Simplifying equation in to stages to follow...

Hi Guys,

I'm a little stuck on how on to differentiate when equations involve e and ln. How would I go about differentiating y= e^x^2 ln x for instance ?

Thanks for your help.
June 24th 2012, 07:50 AM
earboth

Re: Simplifying equation in to stages to follow...

Quote:

Originally Posted by Cyclo

Hi Guys,

I'm a little stuck on how on to differentiate when equations involve e and ln. How would I go about differentiating y= e^x^2 ln x for instance ?

Thanks for your help.

Please use parantheses for grouping!

Which one of the following equations do you mean:

y= e^(x^2)*ln (x) ---- > $\displaystyle{y = e^{x^2} \cdot \ln(x)}$

y= e^((x^2)* ln (x)) ---- > $\displaystyle{y = e^{x^2 \cdot \ln(x)}}$

y= e^(x^(2* ln (x))) ---- > $\displaystyle{y = e^{x^{(2 \cdot \ln(x))}}$
June 24th 2012, 09:11 AM
Cyclo

Re: Simplifying equation in to stages to follow...

Quote:

Originally Posted by earboth

Please use parantheses for grouping!

Which one of the following equations do you mean:

y= e^(x^2)*ln (x) ---- > $\displaystyle{y = e^{x^2} \cdot \ln(x)}$

y= e^((x^2)* ln (x)) ---- > $\displaystyle{y = e^{x^2 \cdot \ln(x)}}$

y= e^(x^(2* ln (x))) ---- > $\displaystyle{y = e^{x^{(2 \cdot \ln(x))}}$

Apologies. I mean the first one.
June 24th 2012, 09:38 AM
Reckoner

Re: Simplifying equation in to stages to follow...

Quote:

Originally Posted by Cyclo

Apologies. I mean the first one.

$y = e^{x^2}\cdot\ln x$

Use the product rule:

$\frac{dy}{dx} = e^{x^2}\cdot\frac d{dx}\left[\ln x\right] + \ln x\cdot\frac d{dx}\left[e^{x^2}\right]$

Can you finish?
June 24th 2012, 10:14 AM
Cyclo

Re: Simplifying equation in to stages to follow...

Quote:

Originally Posted by Reckoner

$y = e^{x^2}\cdot\ln x$

Use the product rule:

$\frac{dy}{dx} = e^{x^2}\cdot\frac d{dx}\left[\ln x\right] + \ln x\cdot\frac d{dx}\left[e^{x^2}\right]$

Can you finish?

I'm not sure I have the full understanding of the terms, but here goes...

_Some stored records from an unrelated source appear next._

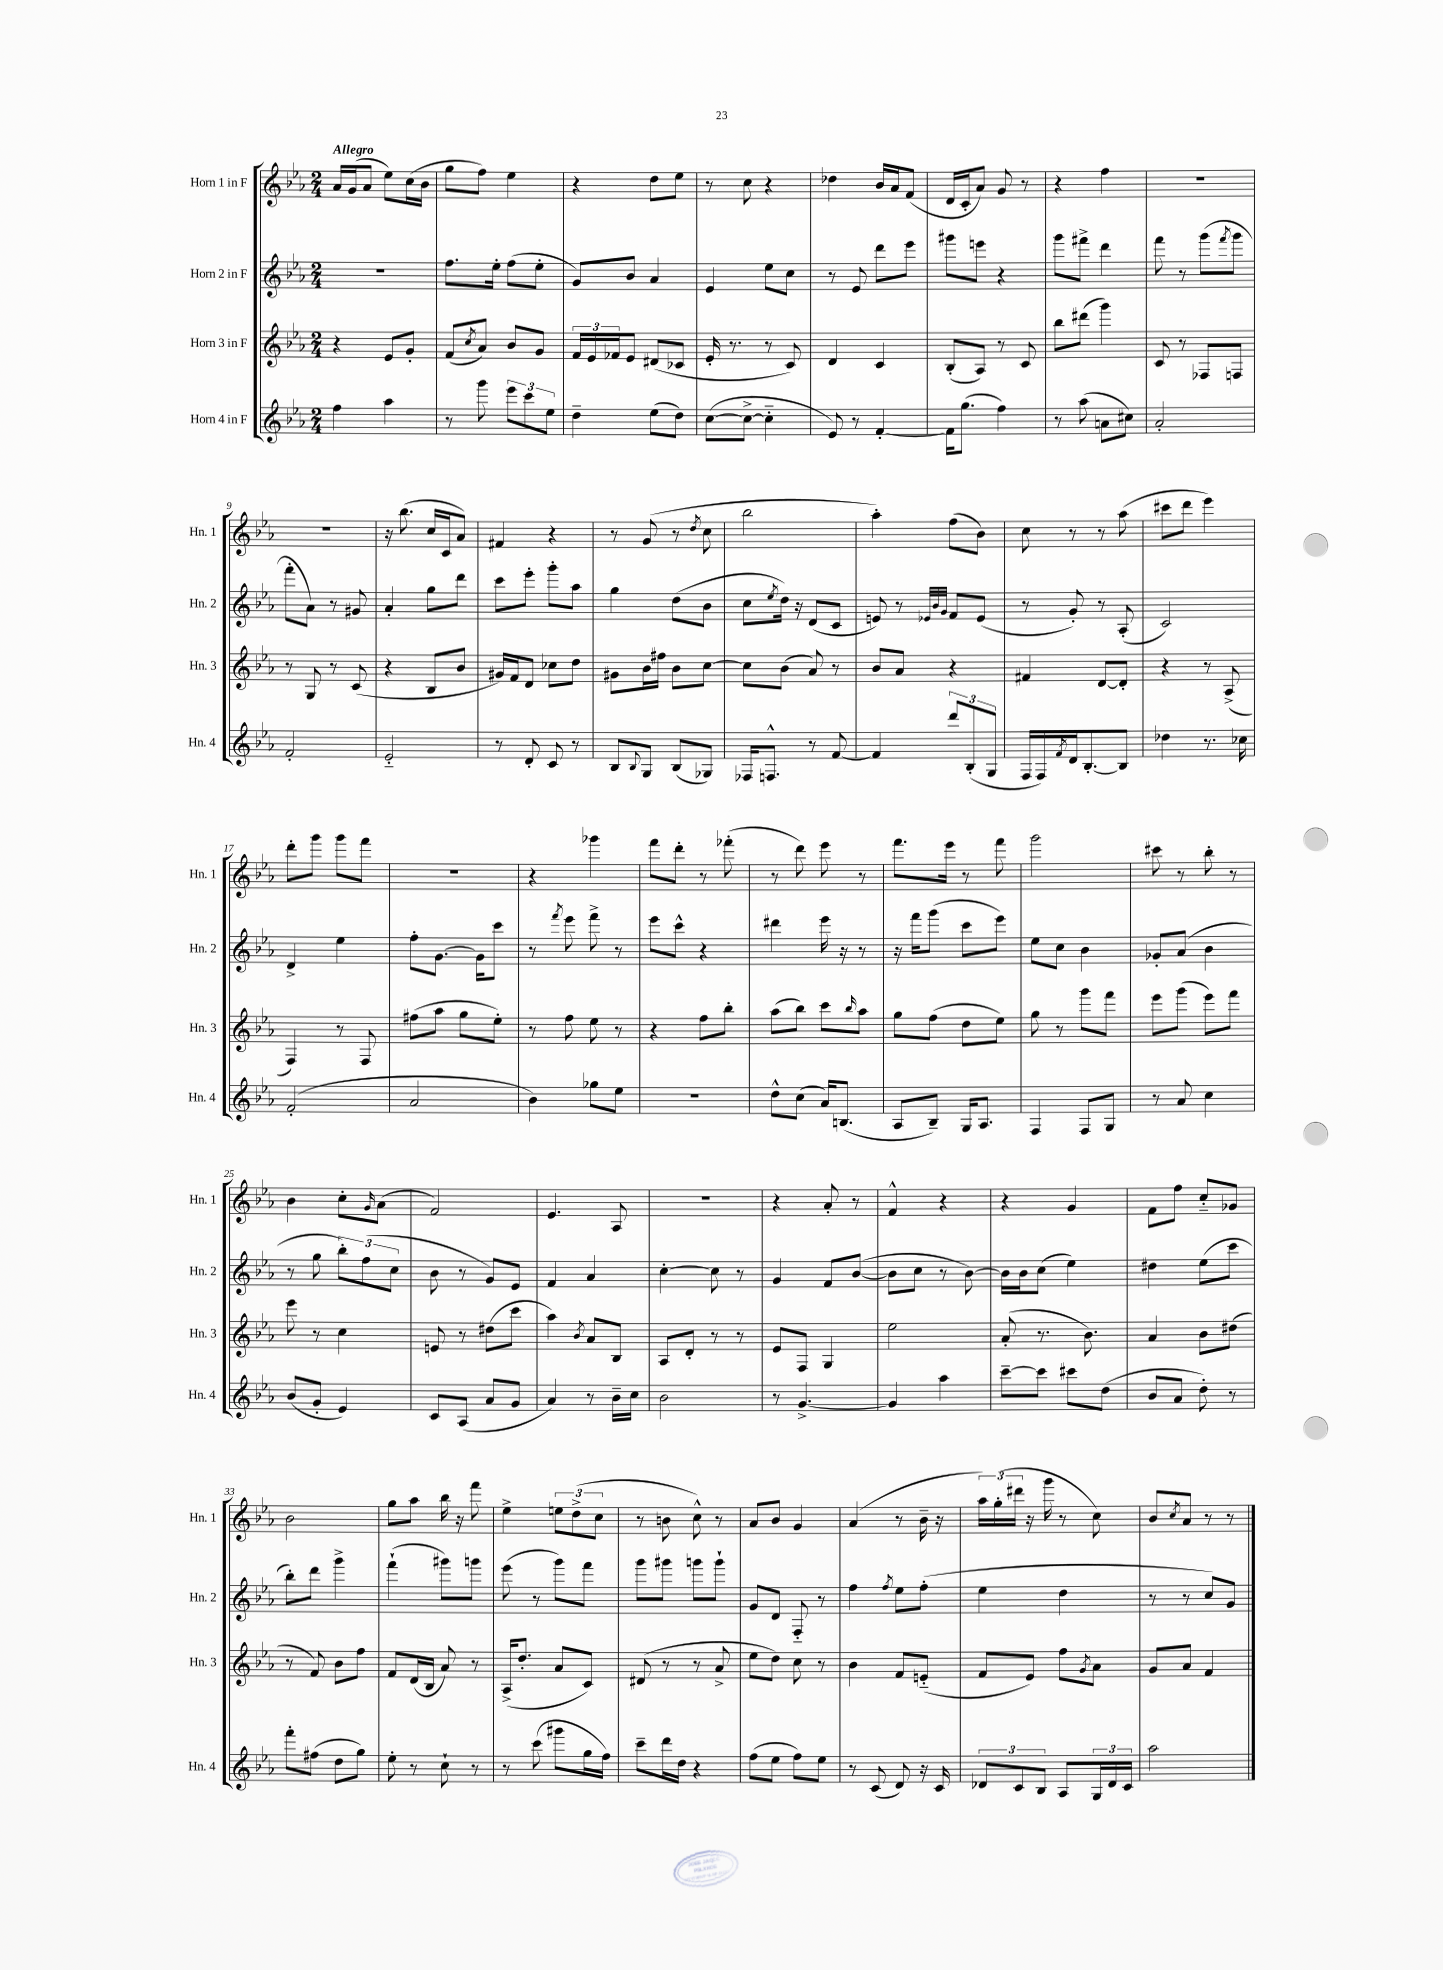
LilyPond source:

<<
\new StaffGroup <<
\new Staff = "s0" \with { instrumentName = "Horn 1 in F" shortInstrumentName = "Hn. 1" } {
    \clef treble \key ees \major \numericTimeSignature \time 2/4 \tempo "Allegro"
    aes'16 g'16( aes'8 ees''8) c''16( bes'16 |
    g''8 f''8) ees''4 |
    r4 d''8 ees''8 |
    r8 c''8 r4 |
    des''4 bes'16 aes'16 f'8( |
    d'16 c'16-. aes'8) g'8 r8 |
    r4 f''4 |
    R2 |
    R2 |
    r16 bes''8.( c''16 c'16 aes'8) |
    fis'4 r4 |
    r8 g'8( r8 \acciaccatura { d''8 } c''8 |
    bes''2 |
    aes''4-.) f''8( bes'8) |
    c''8 r8 r8 aes''8( |
    cis'''8 d'''8 ees'''4) |
    d'''8-. g'''8 g'''8 f'''8 |
    R2 |
    r4 ges'''4 |
    f'''8 d'''8-. r8 fes'''8-.( |
    r8 d'''8) ees'''8 r8 |
    f'''8. ees'''16 r8 f'''8 |
    g'''2 |
    cis'''8 r8 bes''8-. r8 |
    bes'4 c''8-. \grace { g'16 } aes'8( |
    f'2) |
    ees'4. aes8 |
    R2 |
    r4 aes'8-. r8 |
    f'4-^ r4 |
    r4 g'4 |
    f'8 f''8 c''8-_ ges'8 |
    bes'2 |
    g''8 aes''8 bes''16 r16 f'''8 |
    ees''4-> \tuplet 3/2 { e''8 d''8->( c''8 } |
    r8 b'8 c''8-^) r8 |
    aes'8 bes'8 g'4 |
    aes'4( r8 bes'16-- r16 |
    \tuplet 3/2 { aes''16) g''16-.( dis'''16 } r16 g'''16 r8 c''8) |
    bes'8 \acciaccatura { c''8 } aes'8 r8 r8 \bar "|." |
}
\new Staff = "s1" \with { instrumentName = "Horn 2 in F" shortInstrumentName = "Hn. 2" } {
    \clef treble \key ees \major \numericTimeSignature \time 2/4
    R2 |
    f''8. ees''16-. f''8( ees''8-. |
    g'8) bes'8 aes'4 |
    ees'4 ees''8 c''8 |
    r8 ees'8 d'''8 ees'''8 |
    gis'''8 e'''8 r4 |
    g'''8 fis'''8-> d'''4 |
    f'''8 r8 g'''8( \acciaccatura { f'''8 } g'''8 |
    f'''8-. aes'8) r8 gis'8 |
    aes'4-. g''8 d'''8 |
    c'''8 ees'''8-. g'''8-. aes''8 |
    g''4 d''8( bes'8 |
    c''8 \acciaccatura { ees''8 } d''16) r16 d'8( c'8 |
    e'8) r8 \grace { ees'32 bes'32 g'32 } f'8 ees'8( |
    r8 g'8-.) r8 aes8-.( |
    c'2) |
    d'4-> ees''4 |
    f''8-. g'8.~ g'16 c'''8 |
    r8 \acciaccatura { f'''8 } ees'''8 f'''8-> r8 |
    ees'''8 c'''8-^ r4 |
    dis'''4 ees'''16 r16 r8 |
    r16 f'''16 g'''8( c'''8 ees'''8) |
    ees''8 c''8 bes'4 |
    ges'8-. aes'8( bes'4 |
    r8 g''8 \tuplet 3/2 { bes''8-.) f''8( c''8 } |
    bes'8 r8 g'8) ees'8 |
    f'4 aes'4 |
    c''4~-. c''8 r8 |
    g'4 f'8 bes'8~( |
    bes'8 c''8 r8 bes'8~) |
    bes'16 bes'16 c''8( ees''4) |
    dis''4 ees''8( c'''8 |
    bes''8-.) d'''8 g'''4-> |
    f'''4-!( gis'''8) g'''8 |
    ees'''8( r8 g'''8) f'''8 |
    g'''8 gis'''8 g'''8 g'''8-! |
    g'8 d'8 f8-_ r8 |
    f''4 \acciaccatura { f''8 } ees''8 f''8-.( |
    ees''4 d''4 |
    r8 r8 c''8) g'8 \bar "|." |
}
\new Staff = "s2" \with { instrumentName = "Horn 3 in F" shortInstrumentName = "Hn. 3" } {
    \clef treble \key ees \major \numericTimeSignature \time 2/4
    r4 ees'8 g'8-. |
    f'8( \acciaccatura { c''8 } aes'8) bes'8 g'8 |
    \tuplet 3/2 { f'16 ees'16 fes'16 } ees'8 dis'8( ces'8 |
    ees'16-. r8. r8 c'8) |
    d'4 c'4 |
    bes8-.( aes8) r8 c'8 |
    bes''8 dis'''8( g'''4) |
    c'8 r8 fes8 f8 |
    r8 g8 r8 c'8( |
    r4 bes8 bes'8 |
    gis'16) f'16 d'8 ces''8 d''8 |
    gis'8 bes'16 fis''16 bes'8 c''8~ |
    c''8 bes'8( aes'8) r8 |
    bes'8 aes'8 r4 |
    fis'4 d'8~ d'8-. |
    r4 r8 aes8->( |
    f4) r8 f8 |
    fis''8( aes''8 g''8 ees''8-.) |
    r8 f''8 ees''8 r8 |
    r4 f''8 bes''8-. |
    aes''8( bes''8) c'''8 \grace { bes''16 } aes''8 |
    g''8 f''8( d''8 ees''8) |
    g''8 r8 g'''8 f'''8 |
    ees'''8 g'''8( ees'''8) f'''8 |
    ees'''8 r8 c''4 |
    e'8 r8 dis''8( c'''8 |
    aes''4) \acciaccatura { bes'8 } aes'8 bes8 |
    aes8 d'8-. r8 r8 |
    ees'8 f8 g4 |
    ees''2 |
    aes'8-.( r8. bes'8.) |
    aes'4 bes'8 dis''8( |
    r8 f'8) bes'8 f''8 |
    f'8 d'16( bes16 aes'8) r8 |
    aes16->( d''8.-. aes'8 c'8) |
    dis'8( r8 r8 aes'8-> |
    ees''8 d''8) c''8 r8 |
    bes'4 f'8 e'8-_( |
    f'8 ees'8) f''8 \acciaccatura { g'8 } aes'8 |
    g'8 aes'8 f'4 \bar "|." |
}
\new Staff = "s3" \with { instrumentName = "Horn 4 in F" shortInstrumentName = "Hn. 4" } {
    \clef treble \key ees \major \numericTimeSignature \time 2/4
    f''4 aes''4 |
    r8 g'''8 \tuplet 3/2 { ees'''8 c'''8 ees''8 } |
    d''4-- ees''8( d''8) |
    c''8~( c''8~-> c''4-_ |
    ees'8) r8 f'4~-. |
    f'16 g''8.( f''4) |
    r8 aes''8( a'8 cis''8) |
    aes'2-. |
    f'2-. |
    ees'2-_ |
    r8 d'8-. c'8 r8 |
    bes8 \appoggiatura { bes8 } g8 bes8( ges8) |
    fes16 f8.-^ r8 f'8~ |
    f'4 \tuplet 3/2 { d'''8 bes8-.( g8 } |
    f16 f16) \acciaccatura { f'8 } d'16 bes8.~-. bes8 |
    des''4 r8. ces''16 |
    f'2-.( |
    aes'2 |
    bes'4) ges''8 ees''8 |
    R2 |
    d''8-^ c''8( aes'16) b8.( |
    aes8 bes8--) g16 aes8. |
    f4 f8 g8 |
    r8 aes'8 c''4 |
    bes'8( g'8-. ees'4) |
    c'8 aes8( aes'8 g'8 |
    aes'4) r8 bes'16-- c''16 |
    bes'2 |
    r8 g'4.~-> |
    g'4 aes''4 |
    c'''8~-- c'''8 cis'''8 d''8( |
    bes'8 aes'8 d''8-.) r8 |
    f'''8-. fis''8( d''8 g''8) |
    ees''8-. r8 c''8-! r8 |
    r8 c'''8( gis'''8 g''16 f''16) |
    c'''8-- d'''16 d''16 r4 |
    f''8( ees''8 f''8) ees''8 |
    r8 c'8( d'8) r16 c'16 |
    \tuplet 3/2 { des'8 c'8 bes8 } aes8 \tuplet 3/2 { g16 des'16 c'16 } |
    aes''2 \bar "|." |
}
>>
>>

I'll have to read up on how to use the correct math text.

2x*e^xsquared*1/x
June 24th 2012, 10:20 AM
Reckoner

Re: Simplifying equation in to stages to follow...

Quote:

Originally Posted by Cyclo

I'm not sure I have the full understanding of the terms, but here goes...

I'll have to read up on how to use the correct math text.

2x*e^xsquared*1/x

You can't just take the derivative of one factor and multiply it by the derivative of the other factor. As I said, we have to use this product rule:

$\frac d{dx}[uv] = u\frac{dv}{dx} + v\frac{du}{dx}.$

So your answer, before simplification, should have two terms.